06/05/2020News
The start of the two-year period for concluding judicial reorganization is not altered by amendments to the plan.
When there is an amendment to the judicial reorganization plan, should the starting point of the two-year period referred to in article 61, caput, of Law 11.101/05 be the date of the granting of the judicial reorganization or the date on which the amendment to the plan was approved? The controversy was judged this Tuesday, the 5th, by the 3rd panel of the STJ.
The law on bankruptcy and reorganization establishes the starting point of the two-year period for the conclusion of judicial reorganization:
"Article 61. Once the decision provided for in Article 58 of this Law has been issued, the debtor shall remain in judicial reorganization until all obligations provided for in the plan that become due within 2 (two) years after the granting of the judicial reorganization have been fulfilled."
The appellant argues that the Rio de Janeiro Court of Justice (TJ/RJ) did not address the impossibility of counting the two-year period for the conclusion of judicial reorganization from the date of approval of the plan when it is completely modified by addenda subsequently approved by the creditors. According to the appellant bank, the starting point for the period for concluding the reorganization should be the date of the last amendment.
According to Minister Ricardo Cueva, the rapporteur for the appeal, the claim does not hold up. His Excellency emphasized that, once the main objective of the process (the approval of the judicial reorganization plan) has been achieved and the initial phase of its execution has ended, when the proposals begin to be implemented, the company should return to normal, so as to deal with its creditors without intermediaries.

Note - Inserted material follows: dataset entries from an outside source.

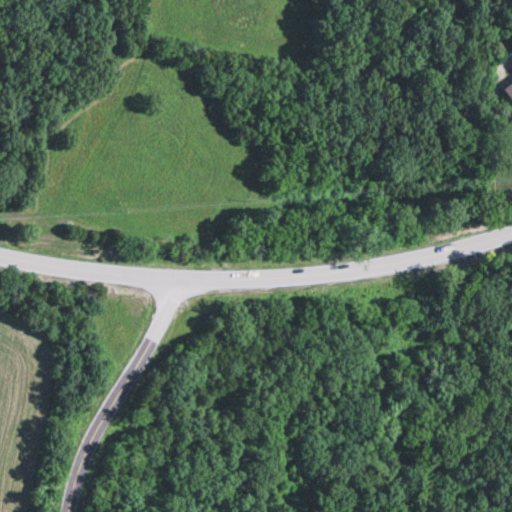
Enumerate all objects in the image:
building: (509, 91)
road: (257, 280)
road: (116, 393)
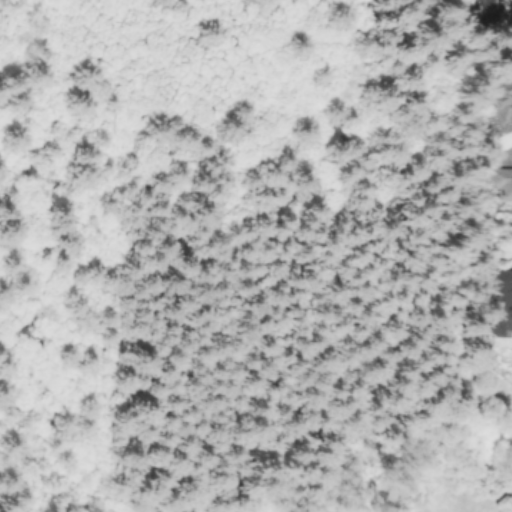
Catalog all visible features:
building: (487, 15)
building: (491, 16)
building: (505, 95)
building: (502, 98)
road: (501, 152)
road: (0, 162)
building: (503, 182)
building: (502, 183)
park: (236, 244)
building: (502, 299)
building: (499, 302)
road: (506, 421)
road: (242, 434)
road: (31, 477)
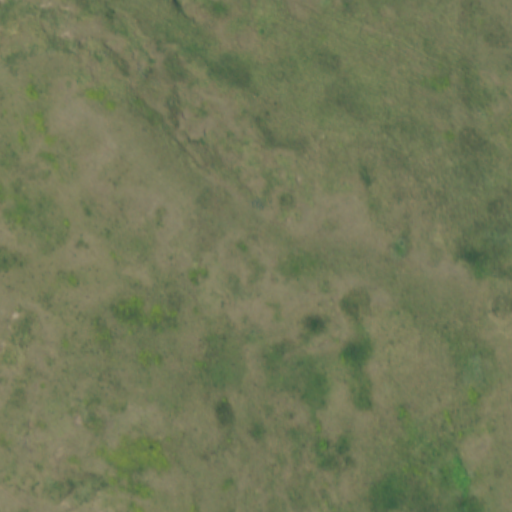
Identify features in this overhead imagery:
road: (272, 266)
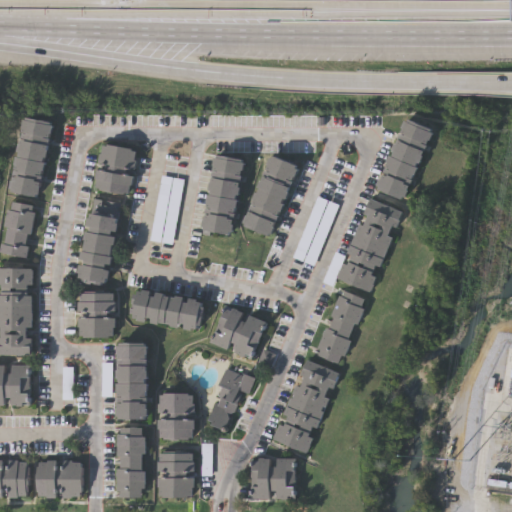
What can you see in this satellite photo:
road: (331, 13)
road: (108, 22)
road: (32, 27)
road: (172, 31)
road: (395, 35)
road: (255, 75)
road: (158, 148)
building: (34, 157)
building: (36, 159)
building: (409, 161)
building: (410, 161)
building: (118, 169)
building: (121, 171)
building: (227, 196)
building: (229, 197)
building: (277, 198)
road: (301, 213)
building: (19, 230)
building: (22, 232)
building: (373, 246)
building: (374, 247)
building: (100, 250)
road: (320, 273)
building: (103, 275)
road: (56, 296)
building: (170, 311)
building: (17, 313)
building: (174, 313)
building: (18, 314)
building: (97, 316)
building: (345, 329)
building: (346, 330)
building: (241, 334)
building: (244, 335)
building: (110, 383)
building: (135, 383)
building: (138, 384)
building: (16, 386)
building: (17, 387)
building: (71, 387)
building: (230, 398)
building: (233, 400)
building: (311, 409)
building: (178, 418)
building: (181, 419)
road: (258, 429)
road: (47, 442)
power substation: (499, 457)
power tower: (466, 461)
building: (209, 462)
building: (133, 464)
building: (136, 465)
building: (177, 466)
building: (180, 467)
building: (14, 479)
building: (60, 479)
building: (16, 481)
building: (65, 482)
building: (278, 482)
building: (177, 489)
building: (180, 490)
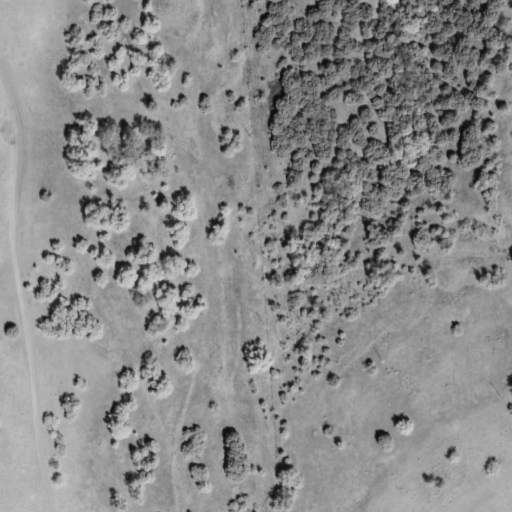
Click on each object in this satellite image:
road: (14, 369)
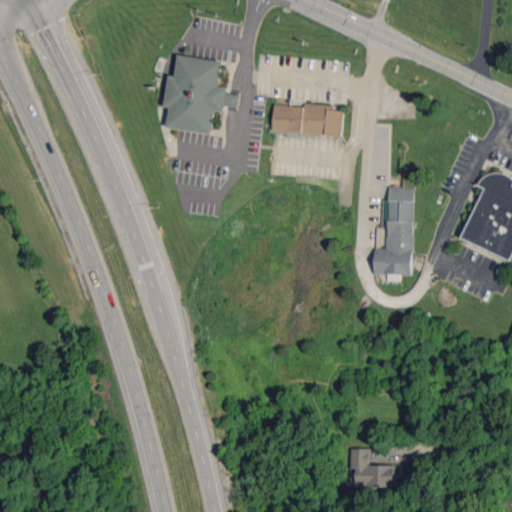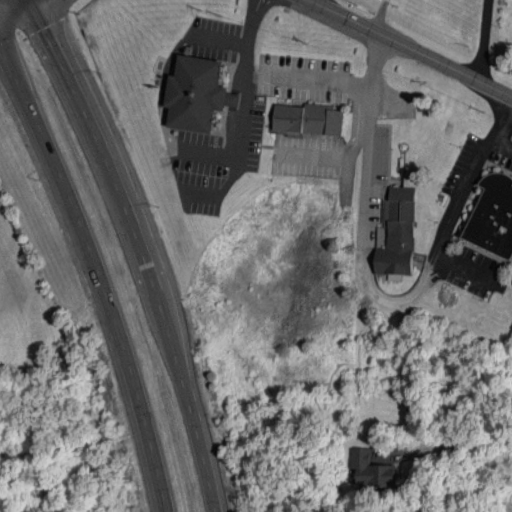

In this scenario, the rapporteur continued, the presentation of amendments to the recovery plan presupposes that it was being complied with and, due to situations that only became apparent later, had to be modified, which was accepted by the creditors.
"Therefore, there is no actual disruption of the execution phase, which is why there is no justification for modifying the starting point for calculating the two-year period for the conclusion of the judicial reorganization."
Thus, Cueva stated, after the two years following the granting of judicial reorganization, it must be terminated, "either through the fulfillment of the obligations established for that period, or through the eventual declaration of bankruptcy." In the vote presented to his colleagues, Cueva further adds that the existence of pending credit claims/objections does not prevent the termination of the reorganization.
The panel unanimously agreed with the rapporteur's vote.